• [SOURCE EXTRACT]:
....
EX-4.8 3 exhibit_4-8.htm EXHIBIT 4.8


 
Exhibit 4.8
 
AMENDMENT
To
Gilat Satellite Networks Ltd. 2008 Share Incentive Plan
(the “Plan”)
Dated March 27, 2017
The terms of the Plan are hereby revised as follows:

Section 6(d) of the Plan is hereby deleted and replaced by the following wording:
 
(d)  In the event of a Change in Control, then, without derogating from the general authority and power of the Board or the Committee under this Plan, without the Participant’s consent and action and without any prior notice requirement:
 
(i) Unless otherwise determined by the Committee in its sole and absolute discretion, any Incentive then outstanding shall be assumed or be substituted by the Company, or by the successor corporation in such Change in Control or by any Affiliate thereof, as determined by the Committee in its discretion (the “Successor Corporation”), under terms as determined by the Committee or the terms of this Plan applied by the Successor Corporation to such assumed or substituted Incentives.
 
For the purposes of this Section d(i) , the Incentive shall be considered assumed or substituted if, following a Change in Control, the Incentive confers on the holder thereof the right to purchase or receive, for each Ordinary Share underlying an Incentive immediately prior to the Change in Control, either (1) the consideration (whether stock, cash, or other securities or property, or any combination thereof) distributed to or received by holders of Ordinary Shares in the Change in Control for each Ordinary Share held on the effective date of the Change in Control (and if holders were offered a choice or several types of consideration, the type of consideration as determined by the Committee), or (2) regardless of the consideration received by the holders of Ordinary Shares in the Change in Control, solely shares or any type of Incentives (or their equivalent) of the Successor Corporation at a value to be determined by the Committee in its discretion, or a certain type of consideration (whether stock, cash, or other securities or property, or any combination thereof) as determined by the Committee. Any of the above consideration referred to in clauses (1) and (2) may be subject to vesting, expiration and other terms as determined by the Committee in its discretion and may differ from the vesting, expiration and other terms applying on the Incentives immediately prior to the Change in Control. The foregoing shall not limit the Committee’s authority to determine, in its sole discretion, that in lieu of such assumption or substitution of Incentives for Incentives of the Successor Corporation, such Incentive will be substituted for any other type of asset or property, including as set forth in Section d(ii) hereunder.
 

 
(ii)  Regardless of whether or not Incentives are assumed or substituted the Committee may (but shall not be obligated to), in its sole discretion:
 
(a) provide for the Participant to have the right to exercise the Incentive or otherwise for the acceleration of vesting of the Incentive in respect of all or part of the Ordinary Shares covered by the Incentive which would not otherwise be exercisable or vested, under such terms and conditions as the Committee shall determine, and the cancellation of all unexercised (whether vested or unvested) Incentives upon or immediately prior to the closing of the Change in Control; and/or
 
(b) provide for the cancellation of each outstanding and unexercised Incentives at or immediately prior to the closing of such Change in Control, and payment to the Participant of an amount in cash, shares of the Company, the acquirer or of a corporation or other business entity which is a party to the Change in Control or other property, as determined by the Committee to be fair in the circumstances, and subject to such terms and conditions as determined by the Committee. The Committee shall have full authority to select the method for determining the payment (being the Black-Scholes model or any other method). The Committee’s determination may further provide that payment shall be set to zero if the value of the Ordinary Shares is determined to be less than the exercise price of the Incentive or in respect of Ordinary Shares covered by the Incentive which would not otherwise be exercisable or vested, or that payment may be made only in excess of the exercise price of the Incentive.
....
• [RECORDED DATA]:

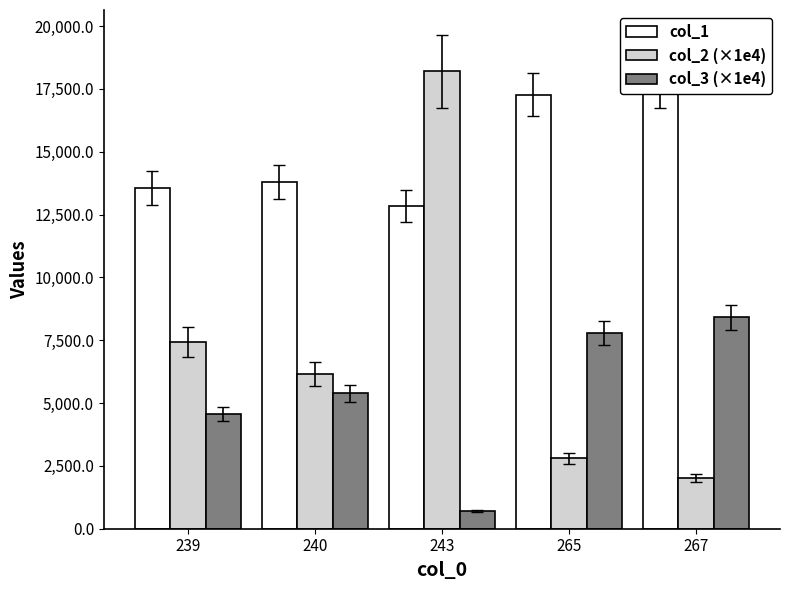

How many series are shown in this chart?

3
....
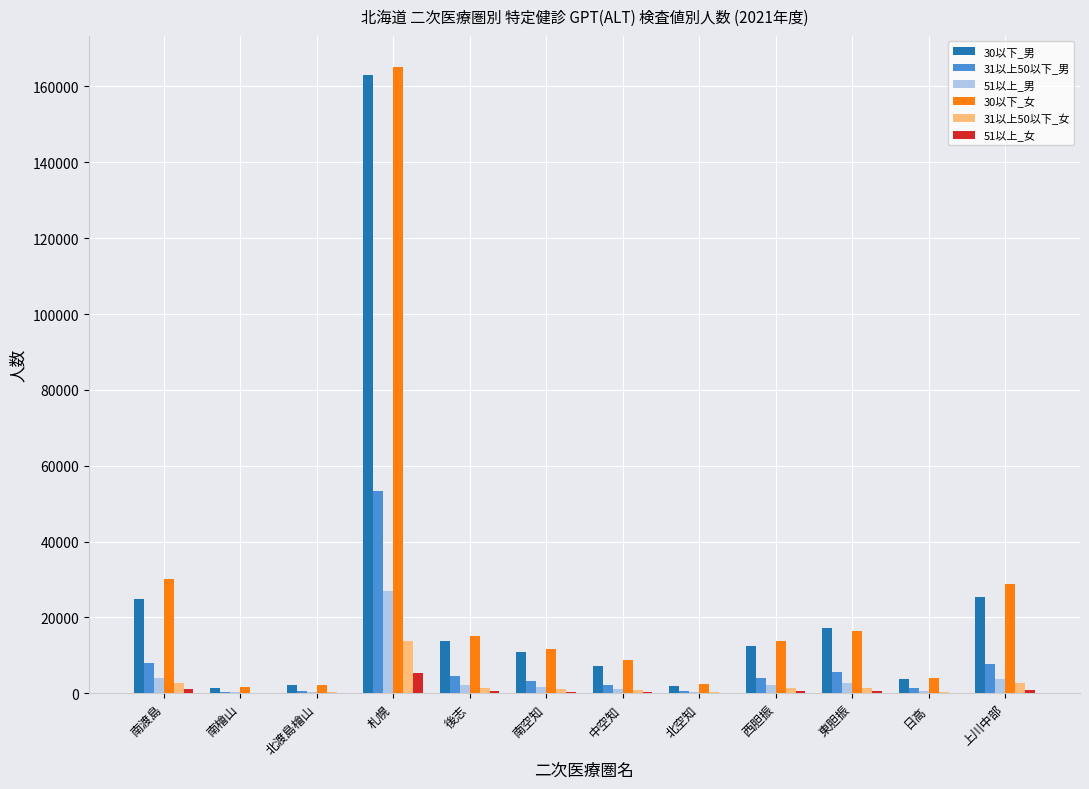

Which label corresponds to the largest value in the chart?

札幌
....
• [WHAT IS BEING ASKED]:
Answer these questions about the plan amendment:
(a) What date does the amendment carry?
(b) Which section of the Plan does it delete and replace?
(c) Which model does it name as a method the Committee may select for determining the payment?
Answer using only the plan amendment.

• [SOLUTION TO THE EXERCISE]:
(a) March 27, 2017
(b) Section 6(d)
(c) The Black-Scholes model